To Be Released: Mondrowitz was arrested in 2007 when extradition laws were altered. Image by Getty Images
For several dozen Americans who say they were sexually abused as children, news from Israel on January 14 ripped the scab off a still unhealed wound. Israel’s Supreme Court ruled that Avrohom Mondrowitz, their alleged abuser, will not be extradited to stand trial in America.

To Be Released: Mondrowitz was arrested in 2007 when extradition laws were altered. Image by Getty Images
But that is not the only recent decision regarding Mondrowitz. The Forward has learned that Israeli prosecutors have decided Mondrowitz will not be charged in connection with child pornography they say they found in his home in 2007.
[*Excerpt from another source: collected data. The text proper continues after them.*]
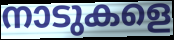
നാടുകളെ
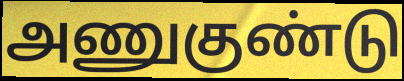
அணுகுண்டு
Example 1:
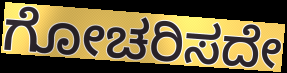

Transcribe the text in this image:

ಗೋಚರಿಸದೇ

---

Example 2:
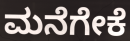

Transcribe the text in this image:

ಮನೆಗೇಕೆ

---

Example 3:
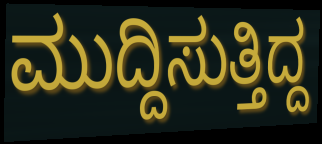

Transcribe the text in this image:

ಮುದ್ದಿಸುತ್ತಿದ್ದ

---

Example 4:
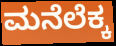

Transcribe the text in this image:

ಮನೆಲೆಕ್ಕ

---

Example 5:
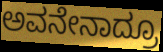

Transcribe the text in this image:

ಅವನೇನಾದ್ರೂ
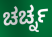
ಚರ್ಚ್ನ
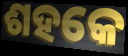
ଶହକେ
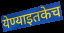
येण्याइतकेच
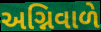
અગ્નિવાળે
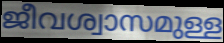
ജീവശ്വാസമുള്ള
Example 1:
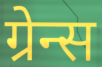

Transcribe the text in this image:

ग्रेन्स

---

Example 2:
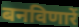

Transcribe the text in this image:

बनविणारें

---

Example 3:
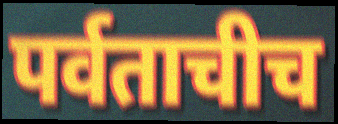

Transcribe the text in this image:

पर्वताचीच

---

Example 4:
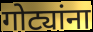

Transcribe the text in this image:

गोट्यांना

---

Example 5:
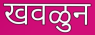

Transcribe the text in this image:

खवळुन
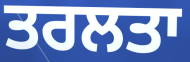
ਤਰਲਤਾ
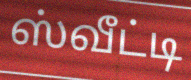
ஸ்வீட்டி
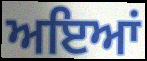
ਅਇਆਂ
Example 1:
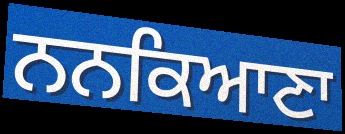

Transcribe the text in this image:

ਨਨਕਿਆਣਾ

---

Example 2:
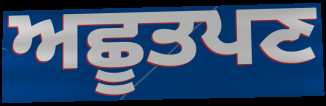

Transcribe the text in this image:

ਅਛੂਤਪਣ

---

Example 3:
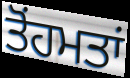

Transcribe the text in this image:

ਤੋਂਹਮਤਾਂ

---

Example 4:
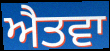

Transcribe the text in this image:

ਐਤਵਾ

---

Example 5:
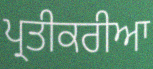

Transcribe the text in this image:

ਪ੍ਰਤੀਕਰੀਆ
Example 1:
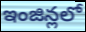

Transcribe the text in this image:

ఇంజిన్లలో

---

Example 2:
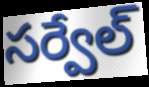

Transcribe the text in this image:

సర్వేల్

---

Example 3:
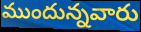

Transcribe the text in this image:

ముందున్నవారు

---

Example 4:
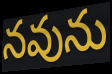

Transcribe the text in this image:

నవును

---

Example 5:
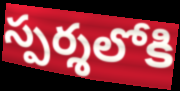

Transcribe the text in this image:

స్పర్శలోకి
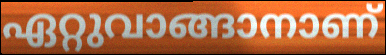
ഏറ്റുവാങ്ങാനാണ്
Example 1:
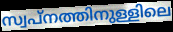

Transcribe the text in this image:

സ്വപ്നത്തിനുള്ളിലെ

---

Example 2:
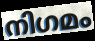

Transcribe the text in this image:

നിഗമം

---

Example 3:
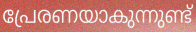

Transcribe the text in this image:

പ്രേരണയാകുന്നുണ്ട്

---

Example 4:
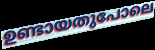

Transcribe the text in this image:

ഉണ്ടായതുപോലെ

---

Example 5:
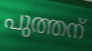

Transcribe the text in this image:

പുത്തന്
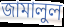
জামালুল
Justice Ministry spokeswoman, Adi Simchovitz said that the child pornography case against Mondrowitz was closed in March 2009 “for lack of evidence.” She declined to offer any details.
Under Israeli law, possession of child pornography is a criminal offense.
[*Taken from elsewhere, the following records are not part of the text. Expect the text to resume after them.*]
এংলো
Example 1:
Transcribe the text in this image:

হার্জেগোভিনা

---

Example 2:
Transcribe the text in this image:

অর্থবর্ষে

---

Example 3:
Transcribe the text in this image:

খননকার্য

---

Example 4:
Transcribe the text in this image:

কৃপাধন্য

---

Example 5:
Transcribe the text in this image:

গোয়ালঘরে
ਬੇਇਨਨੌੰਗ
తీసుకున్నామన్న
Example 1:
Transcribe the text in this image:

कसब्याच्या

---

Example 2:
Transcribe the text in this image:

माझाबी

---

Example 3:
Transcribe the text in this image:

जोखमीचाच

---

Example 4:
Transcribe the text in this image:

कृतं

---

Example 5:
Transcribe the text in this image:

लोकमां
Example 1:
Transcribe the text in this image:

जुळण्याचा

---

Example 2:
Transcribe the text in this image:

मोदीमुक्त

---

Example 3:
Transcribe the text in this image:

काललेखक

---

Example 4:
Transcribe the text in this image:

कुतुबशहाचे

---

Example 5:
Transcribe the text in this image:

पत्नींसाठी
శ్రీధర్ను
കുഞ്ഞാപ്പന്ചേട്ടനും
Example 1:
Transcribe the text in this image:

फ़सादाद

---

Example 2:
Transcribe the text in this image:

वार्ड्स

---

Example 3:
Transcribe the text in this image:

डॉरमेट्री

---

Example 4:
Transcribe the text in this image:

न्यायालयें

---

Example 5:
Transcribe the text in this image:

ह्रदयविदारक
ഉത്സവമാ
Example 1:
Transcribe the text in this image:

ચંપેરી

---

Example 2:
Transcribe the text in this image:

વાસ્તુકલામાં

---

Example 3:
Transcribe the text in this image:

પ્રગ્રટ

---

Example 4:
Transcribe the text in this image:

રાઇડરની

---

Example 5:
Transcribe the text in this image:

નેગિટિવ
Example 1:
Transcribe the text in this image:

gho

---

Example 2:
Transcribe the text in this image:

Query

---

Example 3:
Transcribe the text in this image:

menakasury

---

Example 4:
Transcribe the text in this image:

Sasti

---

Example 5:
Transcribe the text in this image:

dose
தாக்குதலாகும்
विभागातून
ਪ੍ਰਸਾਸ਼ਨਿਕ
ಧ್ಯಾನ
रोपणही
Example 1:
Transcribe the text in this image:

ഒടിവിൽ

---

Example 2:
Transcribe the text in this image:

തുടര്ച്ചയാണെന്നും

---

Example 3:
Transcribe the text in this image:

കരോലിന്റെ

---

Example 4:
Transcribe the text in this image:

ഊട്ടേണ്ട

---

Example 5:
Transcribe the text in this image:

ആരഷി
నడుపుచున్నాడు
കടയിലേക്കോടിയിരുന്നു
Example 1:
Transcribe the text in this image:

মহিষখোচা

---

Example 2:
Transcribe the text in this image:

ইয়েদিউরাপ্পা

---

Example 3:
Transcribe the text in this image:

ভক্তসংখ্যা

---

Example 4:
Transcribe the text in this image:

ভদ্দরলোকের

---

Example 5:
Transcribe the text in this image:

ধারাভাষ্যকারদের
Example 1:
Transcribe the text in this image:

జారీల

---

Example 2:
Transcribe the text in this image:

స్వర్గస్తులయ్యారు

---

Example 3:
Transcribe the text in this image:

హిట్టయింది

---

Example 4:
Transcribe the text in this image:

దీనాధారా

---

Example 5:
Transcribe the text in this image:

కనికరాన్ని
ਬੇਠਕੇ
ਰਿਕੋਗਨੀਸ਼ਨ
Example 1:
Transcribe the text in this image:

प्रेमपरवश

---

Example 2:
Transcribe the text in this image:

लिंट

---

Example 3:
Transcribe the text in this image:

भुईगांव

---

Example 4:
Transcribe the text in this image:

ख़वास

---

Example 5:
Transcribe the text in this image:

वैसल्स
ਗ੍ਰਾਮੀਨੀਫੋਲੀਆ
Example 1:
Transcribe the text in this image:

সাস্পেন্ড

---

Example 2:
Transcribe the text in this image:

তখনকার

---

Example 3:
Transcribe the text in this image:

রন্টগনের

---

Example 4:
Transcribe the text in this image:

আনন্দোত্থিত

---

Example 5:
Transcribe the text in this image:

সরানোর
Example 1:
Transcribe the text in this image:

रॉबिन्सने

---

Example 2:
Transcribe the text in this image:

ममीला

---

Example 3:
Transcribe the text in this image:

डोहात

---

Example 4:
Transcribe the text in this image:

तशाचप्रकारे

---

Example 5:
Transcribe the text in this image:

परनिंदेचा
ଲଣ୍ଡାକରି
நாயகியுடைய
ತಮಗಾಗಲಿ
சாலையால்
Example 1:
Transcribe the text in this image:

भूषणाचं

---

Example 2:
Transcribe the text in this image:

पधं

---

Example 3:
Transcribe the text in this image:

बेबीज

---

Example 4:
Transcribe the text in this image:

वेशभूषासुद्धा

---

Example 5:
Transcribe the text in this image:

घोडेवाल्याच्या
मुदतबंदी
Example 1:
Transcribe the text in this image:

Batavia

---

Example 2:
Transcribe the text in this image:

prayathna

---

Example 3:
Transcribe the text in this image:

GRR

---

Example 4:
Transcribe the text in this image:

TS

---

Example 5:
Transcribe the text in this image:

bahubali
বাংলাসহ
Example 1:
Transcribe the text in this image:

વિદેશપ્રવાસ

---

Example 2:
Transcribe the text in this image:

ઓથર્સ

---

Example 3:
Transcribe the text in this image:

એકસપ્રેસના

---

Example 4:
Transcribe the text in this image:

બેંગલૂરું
Mondrowitz, an American Orthodox rabbi and psychotherapist, fled the United States in 1985, before an arrest warrant could be executed on an indictment handed down against him for child abuse. He will be released from house arrest in Jerusalem on January 24, unless the Israeli government appeals.
Survivors for Justice, a New York-based support group for Orthodox victims of sexual abuse, termed the court’s extradition decision a “travesty.”
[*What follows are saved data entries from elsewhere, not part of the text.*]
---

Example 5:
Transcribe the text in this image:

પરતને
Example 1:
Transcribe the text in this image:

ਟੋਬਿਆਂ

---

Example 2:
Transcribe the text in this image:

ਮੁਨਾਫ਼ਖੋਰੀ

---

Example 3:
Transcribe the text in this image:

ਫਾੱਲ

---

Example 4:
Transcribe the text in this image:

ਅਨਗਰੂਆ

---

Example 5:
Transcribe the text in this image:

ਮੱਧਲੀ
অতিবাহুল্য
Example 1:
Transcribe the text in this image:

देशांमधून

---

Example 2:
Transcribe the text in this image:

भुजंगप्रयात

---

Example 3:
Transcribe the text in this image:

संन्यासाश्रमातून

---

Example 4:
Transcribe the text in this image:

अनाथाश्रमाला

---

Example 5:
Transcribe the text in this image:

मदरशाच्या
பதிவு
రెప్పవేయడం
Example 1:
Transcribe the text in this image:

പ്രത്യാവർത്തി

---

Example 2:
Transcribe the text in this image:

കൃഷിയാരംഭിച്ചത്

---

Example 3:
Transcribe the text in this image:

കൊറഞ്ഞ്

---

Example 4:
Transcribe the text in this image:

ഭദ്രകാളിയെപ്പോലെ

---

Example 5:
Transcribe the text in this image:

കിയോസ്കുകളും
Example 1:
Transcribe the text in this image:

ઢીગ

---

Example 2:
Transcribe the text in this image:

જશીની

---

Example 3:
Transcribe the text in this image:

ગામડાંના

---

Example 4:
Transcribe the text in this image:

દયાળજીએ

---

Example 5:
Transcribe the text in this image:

“At the very least, the authorities in Israel should be pursuing criminal charges against Mondrowitz for recent crimes that both they and the U.S. authorities have clear and convincing evidence of,” said SFJ president Ben Hirsch.
The saga of Mondrowitz’s escape from extradition began when he was indicted in Brooklyn on multiple counts of sodomy and sexual abuse of five children.
He fled to Israel, where courts ruled that because Israel’s definition of rape did not include sodomy, Mondrowitz had not broken Israeli law and could not be extradited.
Then, in 2007, the U.S. – Israel extradition agreement was amended to cover homosexual rape and his case was reconsidered. The Israeli government jailed him and sought an extension of his incarceration. At a hearing, prosecutors cited four pornographic films they said had been found during a search of his Jerusalem home. Judge Shimon Feinberg agreed to an extension, noting the government’s claim that Mondrowitz was “a threat to the public as evidenced by the material discovered in his home.” Mondrowitz was ultimately granted house arrest.
The Supreme Court ruled it could not apply the 2007 amendment retroactively.
Michael Lesher, a Passaic, N. J., attorney who represents six American Jews who claim Mondrowitz abused them as children, said, “We know now, which we didn’t before, just what kind of denial we are facing.
“We feel outrage, we feel bitterness and we feel rising anger that bringing Mondrowitz to justice is being resisted.”
One of the first instances in America involving ultra-Orthodox teachers and rabbis preying on their students to come to public attention, the Mondrowitz case is thought to have been prompted by complaints from more than 100 accusers, most of whom encountered Mondrowitz in the 1980s when he was practicing as a psychologist in Brooklyn.
Although Brooklyn District Attorney Charles Hynes instituted the extradition proceedings against Mondrowitz in 2007, he has come under fire from child advocates who say he should have done so earlier.
Even Mondrowitz’s attorney, Eitan Maoz, echoed this view after the extradition ruling. He told the Jewish Star, a Long Island weekly, “In 1988, the law was amended in a way that the route to extradition was open and the district attorney was notified. But they did not do anything until 2007, when they decided to apply.”
Hynes has said that since the crime occurred before the law changed, the extradition request could not be applied retroactively.
Now, child advocates are waiting to hear whether the government will appeal the extradition ruling, issued by a limited bench of three Supreme Court justices who heard the case. The government has 45 days to decide. A single judge will then decide whether to accept the appeal. If accepted, the case would go before an expanded Supreme Court panel.
Maoz, Mondrowitz’s lawyer, called the court’s ruling “a very brave decision… especially at this time when the request for extradition came from the U.S.” He declined to comment on other matters relating to Mondrowitz.